My wife posted these on her facebook. Brought back a few memories... You can see I had a passion for animals for quite some time 

Me on the right with "Itchy" (or it may be "Scratchy" - we had 2 black cats)






Some poor turtle. RES I think. Was not healthy when I got it. Probably only lived a year or so. We really had no clue back then. Just tried our best... I had a box turtle I found in our back yard (Western WA - so must have escaped) a year or 2 before this:





This guy was lots of fun. Took it to 'show and tell'. But poor thing was not properly cared for. Again, we tried, but in retrospect - major FAIL:





Our pony "Ringo". I think I was one of the only people who he would let ride him. But I had to have the switch visible...





Love my sweater vest! We just watched "Sky Rocket" be born to his mother "Babe".


----------



## Yvonne G (Mar 4, 2010)

Forget the sweater vest...LOVE those "wild and crazy guys" pants on the two of you!!!


----------



## terryo (Mar 4, 2010)

There's Chad with all his animals....hasn't changed a bit....just a little taller. Great pictures.


----------



## Yvonne G (Mar 4, 2010)

All these years I was wishing I had a scanner so I could get my old photos into the computer, and it looks like all you did was take a picture with your digital camera of the snap shots, huh? They turned out good enough to see, and that's all that's important.


----------



## terryo (Mar 4, 2010)

Wait...you mean all they did was take a picture of an old picture with a camera? I would have never thought of that...wow! what a good idea.


----------



## ChiKat (Mar 4, 2010)

haha I've taken pictures of old pictures with my digi cam when I've been too lazy to scan them  

Great pics Chad! Such a cute little child 
Hmm we should have a forum members baby pics thread!


----------



## Stephanie Logan (Mar 4, 2010)

I love the chocolate milk (?) face on your brother in that first photo. 
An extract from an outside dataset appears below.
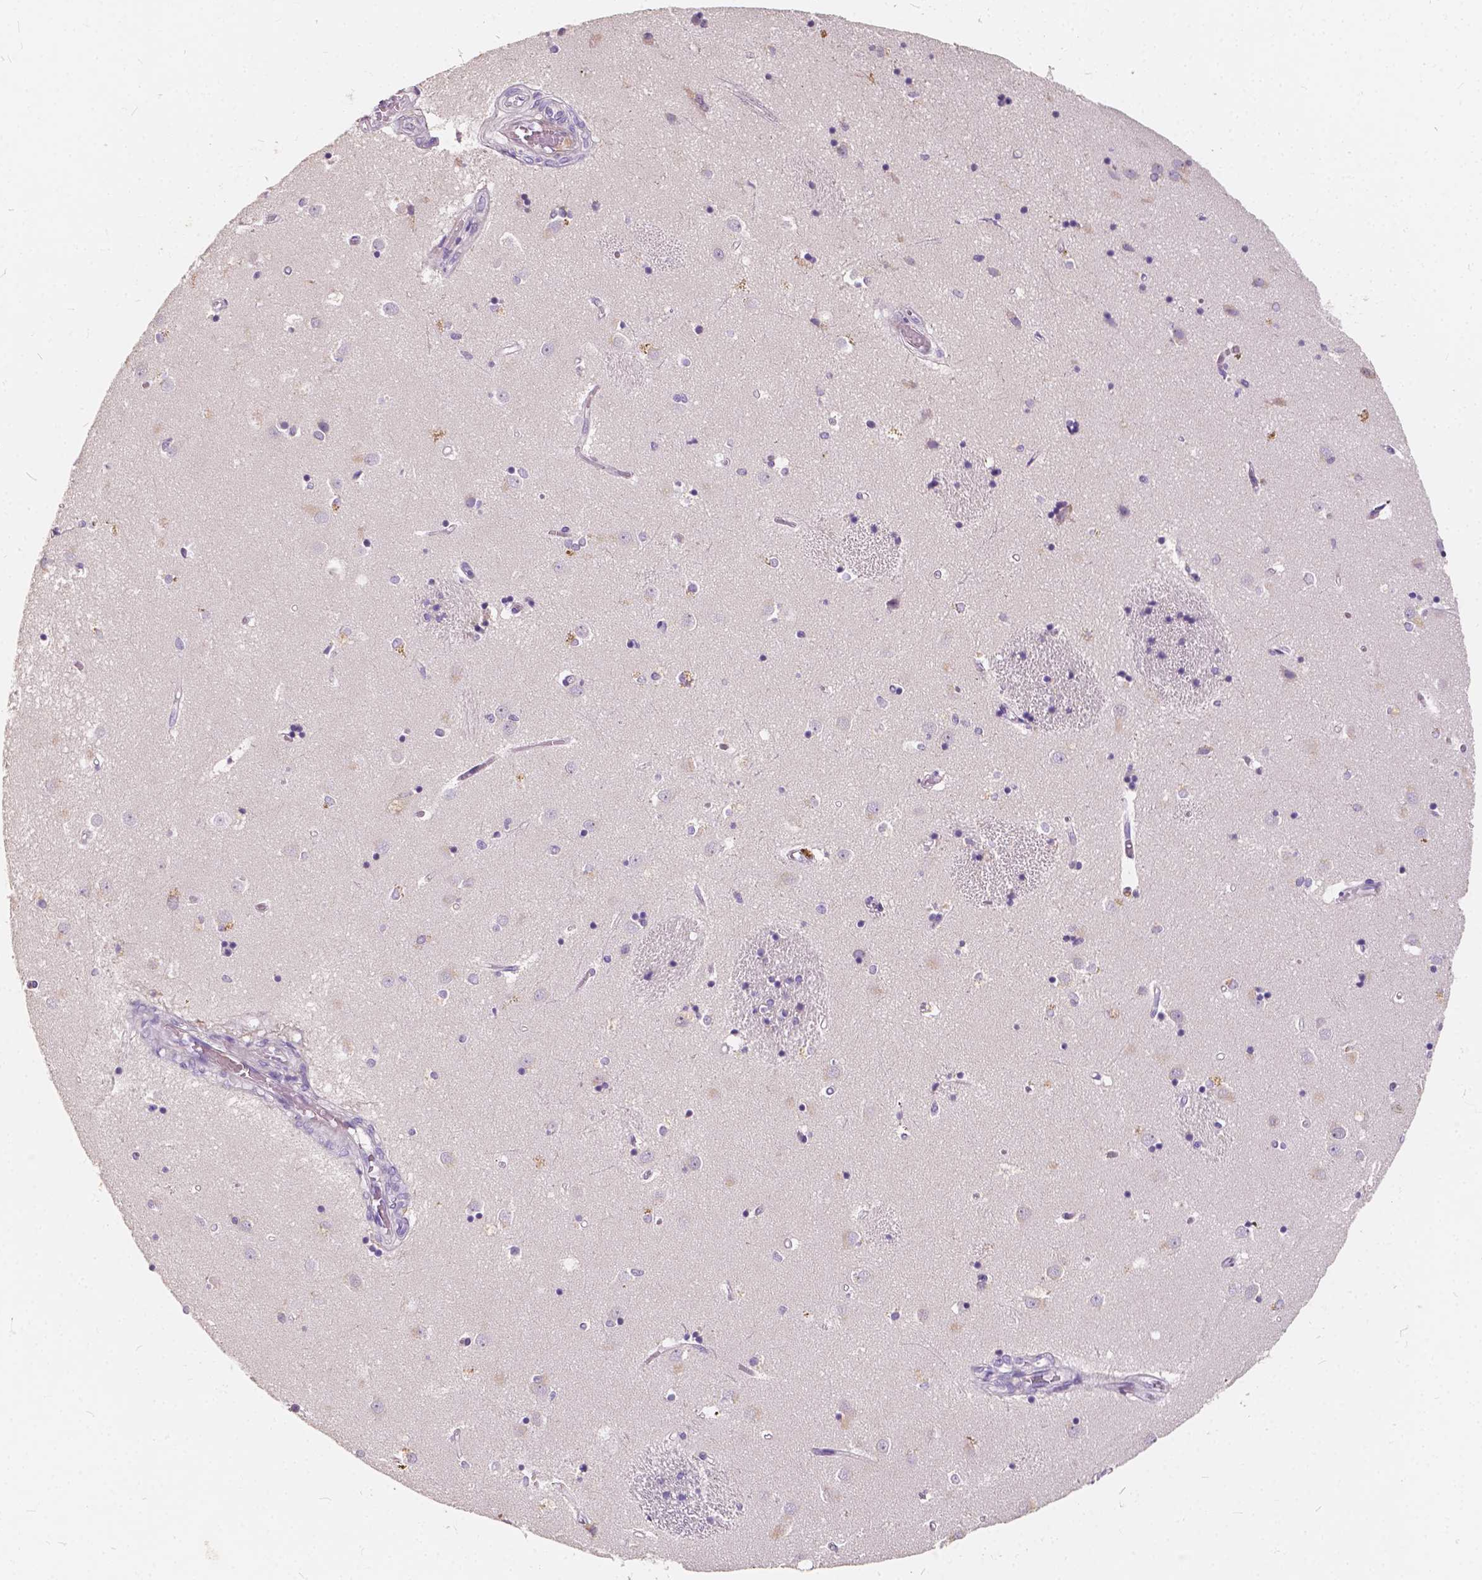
{"staining": {"intensity": "negative", "quantity": "none", "location": "none"}, "tissue": "caudate", "cell_type": "Glial cells", "image_type": "normal", "snomed": [{"axis": "morphology", "description": "Normal tissue, NOS"}, {"axis": "topography", "description": "Lateral ventricle wall"}], "caption": "Caudate was stained to show a protein in brown. There is no significant positivity in glial cells. (Brightfield microscopy of DAB (3,3'-diaminobenzidine) immunohistochemistry at high magnification).", "gene": "SLC7A8", "patient": {"sex": "male", "age": 54}}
Yes, you seventies kids definitely suffered more in the style department... while your mother put you in those plaid trousers, I was wearing my Catholic school uniform with knee socks and hiking boots (remember "waffle stompers?"), so looked much cuter, I'm sure...

I would have given my right hand to have a horse when I was a kid...you lucky ___________!


----------



## terracolson (Mar 4, 2010)

I want those pants.. they are so cool!


----------



## chadk (Mar 4, 2010)

emysemys said:


> All these years I was wishing I had a scanner so I could get my old photos into the computer, and it looks like all you did was take a picture with your digital camera of the snap shots, huh? They turned out good enough to see, and that's all that's important.



Yep, works great.. Takes a little trial and error so you don't get a glare. The main reason the pics don't look too great is the quality and age and abuse of the originals. We done the with professional pics (shhhhh) and you can hardly tell.


----------



## egyptiandan (Mar 5, 2010)

Great pictures Chad 

The turtle is a male Western painted turtle, _Chrysemys picta bellii_.

Danny


----------